TASK 1> Write out the passage from the article on Beaufort's Civic Master Plan below, starting at "Residents have raised" and ending at "residents understand it.".

SOURCE TEXT>
Residents and Redevelopment Commission members made one thing clear Thursday night: There's still room to improve a plan outlining how Beaufort should grow over the next 100 years.
The city's proposed Civic Master Plan has been discussed and edited repeatedly as officials, planners and residents prepare it for possible adoption.
"The goal in this plan is to show what is possible and what is appropriate for our community," said consultant Craig Lewis of the architectural and engineering firm The Lawrence Group.
The plan includes development of vacant and key properties, road and transportation changes, access to water, stormwater needs, parks and areas where economic development should be focused on.
Residents have raised concerns about errors in maps and specific development projects, and planners with the city's Office of Civic Investment have been making changes.
Among the concerns Thursday night from both commissioner Alan Dechovitz and resident Don Starkey was a need for the plan and its overarching goals to be more clear and concise so residents understand it.
"A lot of people won't go through the 294 pages of that document and it's important that they understand it," Starkey said. "...We've got to summarize this for the people in the community."
Much discussion centered around how the plan and the state-mandated Comprehensive Plan work together. Lewis said the Civic Master Plan creates more specific plans for areas and projects than the Comprehensive Plan.
Local attorney David Tedder said the plans need to be congruent to avoid problems in the future.

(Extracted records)
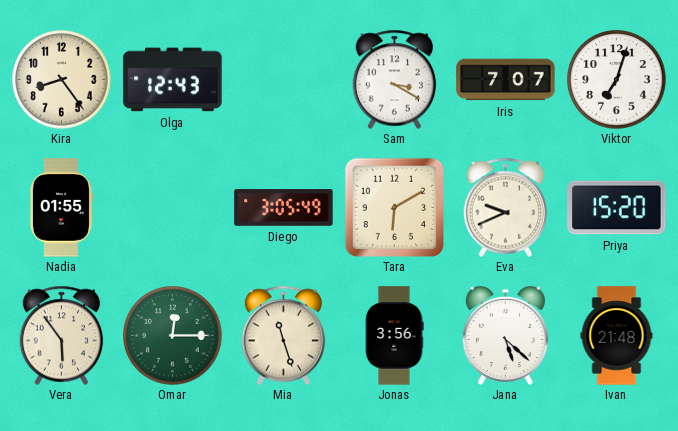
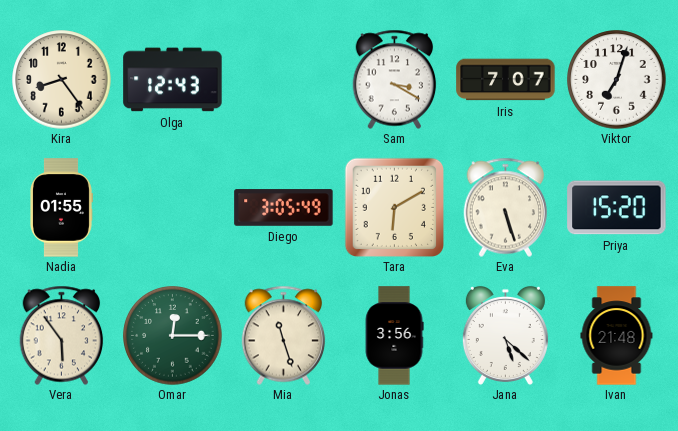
Eva: 9:41 -> 5:27
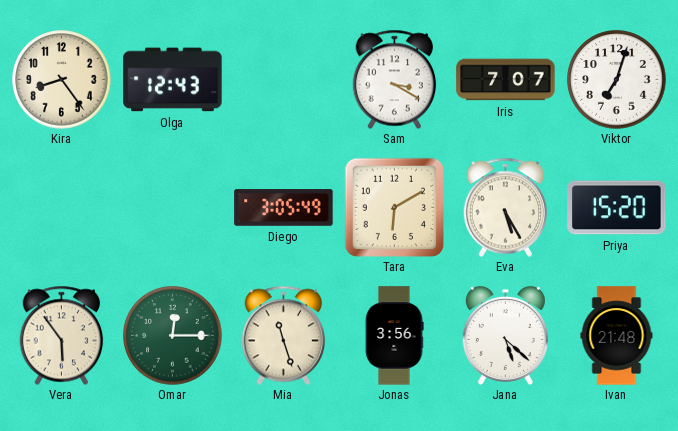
Nadia: 01:55 -> none
Eva: 5:27 -> 5:25
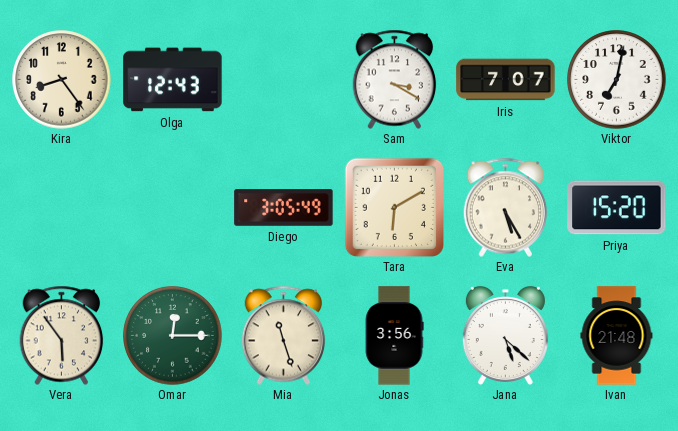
Viktor: 7:03 -> 7:02
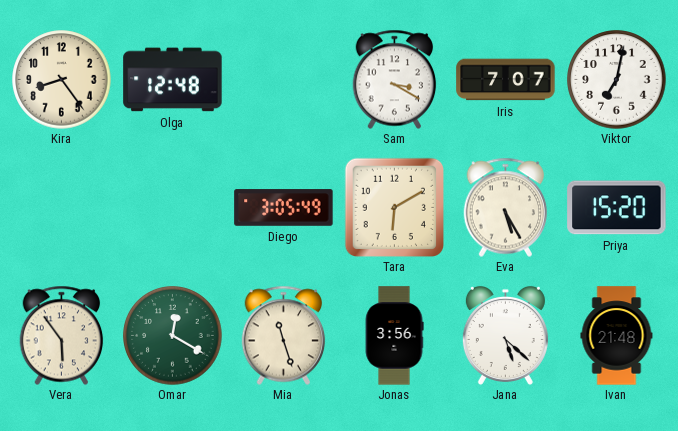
Olga: 12:43 -> 12:48
Omar: 12:15 -> 12:20
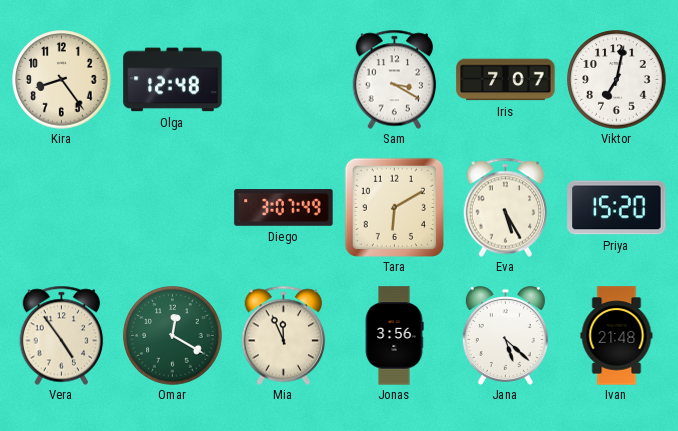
Diego: 3:05 -> 3:07
Vera: 5:54 -> 4:54
Mia: 11:27 -> 11:56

TASK 2> Give the whole time change listing above again, line for line and without changes. Leave every picture out of your answer.

FULL RESPONSE 1>
Residents have raised concerns about errors in maps and specific development projects, and planners with the city's Office of Civic Investment have been making changes.
Among the concerns Thursday night from both commissioner Alan Dechovitz and resident Don Starkey was a need for the plan and its overarching goals to be more clear and concise so residents understand it.

FULL RESPONSE 2>
Eva: 9:41 -> 5:27
Nadia: 01:55 -> none
Eva: 5:27 -> 5:25
Viktor: 7:03 -> 7:02
Olga: 12:43 -> 12:48
Omar: 12:15 -> 12:20
Diego: 3:05 -> 3:07
Vera: 5:54 -> 4:54
Mia: 11:27 -> 11:56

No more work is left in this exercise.